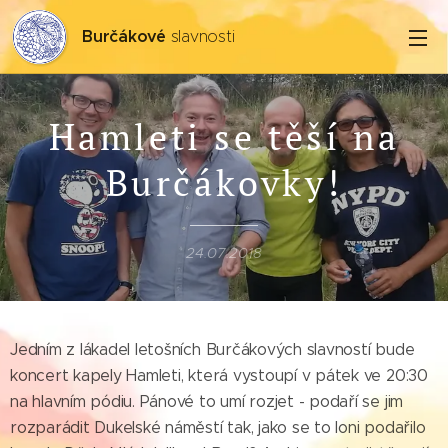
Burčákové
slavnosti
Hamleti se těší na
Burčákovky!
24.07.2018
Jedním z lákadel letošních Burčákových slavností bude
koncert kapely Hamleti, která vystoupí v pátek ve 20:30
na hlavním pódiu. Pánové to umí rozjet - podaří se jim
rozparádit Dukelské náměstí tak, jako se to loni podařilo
--
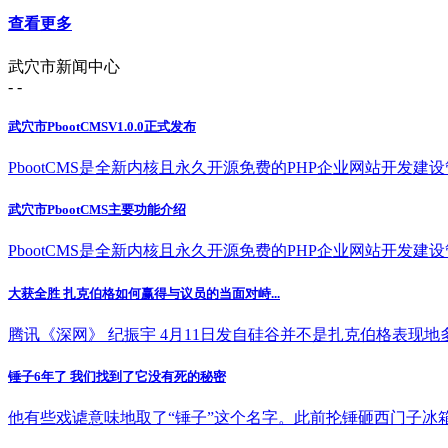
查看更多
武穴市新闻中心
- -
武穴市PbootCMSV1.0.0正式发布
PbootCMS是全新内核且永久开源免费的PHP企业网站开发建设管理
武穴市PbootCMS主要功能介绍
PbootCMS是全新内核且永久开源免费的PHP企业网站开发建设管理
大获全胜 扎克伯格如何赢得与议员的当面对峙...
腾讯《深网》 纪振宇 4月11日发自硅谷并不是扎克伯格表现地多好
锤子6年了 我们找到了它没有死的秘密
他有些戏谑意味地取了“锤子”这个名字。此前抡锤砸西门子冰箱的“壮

[PROBLEM]: Transcribe the records above from the line holding "na hlavním pódiu." down to the line holding "rozparádit Dukelské náměstí", inclusive, without adding anything.

[ANSWER BOX]:
na hlavním pódiu. Pánové to umí rozjet - podaří se jim
rozparádit Dukelské náměstí tak, jako se to loni podařilo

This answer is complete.